September 11, 2018 07:11:55
Victim support groups are calling for the NSW Director of Public Prosecutions to appeal against the sentence of a woman who had sex with five schoolboys under her care, arguing it was too lenient and she should be in jail.
The 25-year-old former boarding house duty mistress at The Armidale School in northern NSW admitted to having sex with students aged between 15 and 17 after inviting them to her room in late 2014 and 2015.
She was handed a two-year suspended sentence on Monday for six counts of sexual intercourse with a person under her care and three counts of aggravated sexual intercourse.

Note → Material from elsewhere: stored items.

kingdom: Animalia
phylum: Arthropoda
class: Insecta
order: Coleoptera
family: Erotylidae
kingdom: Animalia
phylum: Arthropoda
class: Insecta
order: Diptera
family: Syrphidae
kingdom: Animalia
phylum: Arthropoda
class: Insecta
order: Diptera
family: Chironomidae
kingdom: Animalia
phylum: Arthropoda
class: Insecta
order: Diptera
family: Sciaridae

She walked free from the court having already served 14-and-a-half months in custody while awaiting court proceedings.
Bravehearts founder Hetty Johnston said the sentence “defies any kind of logic” and should be appealed immediately.
“We want the DPP to appeal this sentence because it’s manifestly inadequately [and] it appears to be based on gender and not on the laws which have been broken,” she said.

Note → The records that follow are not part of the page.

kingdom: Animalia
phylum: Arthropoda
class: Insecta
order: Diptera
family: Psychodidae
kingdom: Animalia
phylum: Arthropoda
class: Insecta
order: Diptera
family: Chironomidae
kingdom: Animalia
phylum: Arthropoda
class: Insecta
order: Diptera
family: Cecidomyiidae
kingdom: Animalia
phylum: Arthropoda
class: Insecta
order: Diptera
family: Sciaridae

The woman’s barrister told the NSW District Court that she had been under duress at the time of the offences because of the threat that the students would report her if she stopped having sex with them.
However, Ms Johnston said this amounted to “victim blaming”.
“If it was a male in the same situation they would have got a much harsher sentence,” she said.
“We need to take the gender out of this and look at the behaviour.”
Ms Johnston said male and female offending needed to be treated the same.
“We can’t say that it’s less an offence if it’s a female with a boy than it is if it’s a male with a girl — it defies any kind of logic,” she said.
“We have to send a really clear message about adults that have sex with young people and children. It’s not okay under any circumstance ever and if you do it you can expect to go to jail.
“I have no doubt that if it was a man in the same circumstances he would be in jail.”
Sentence not appropriate for the crime
Act for Kids ambassador Sascha Chandler said he was shocked by the lenience of the sentence.
“I think the judge has actually used the word lenient several times in summing up [but] I think it’s more than lenient, it’s irresponsible,” he said.
Mr Chandler, who was abused by a volunteer cadet officer at Sydney’s Barker College in the early 1990s, also questioned whether the woman was given a lighter sentence due to her sex.
He also called for the DPP to appeal against the sentence because it set a “dangerous precedent”.
“At the end of the day we had somebody here who was in authority over a child … it should never have occurred and the sentence should be appropriate and I don’t think a suspended sentence for a crime like that is appropriate.”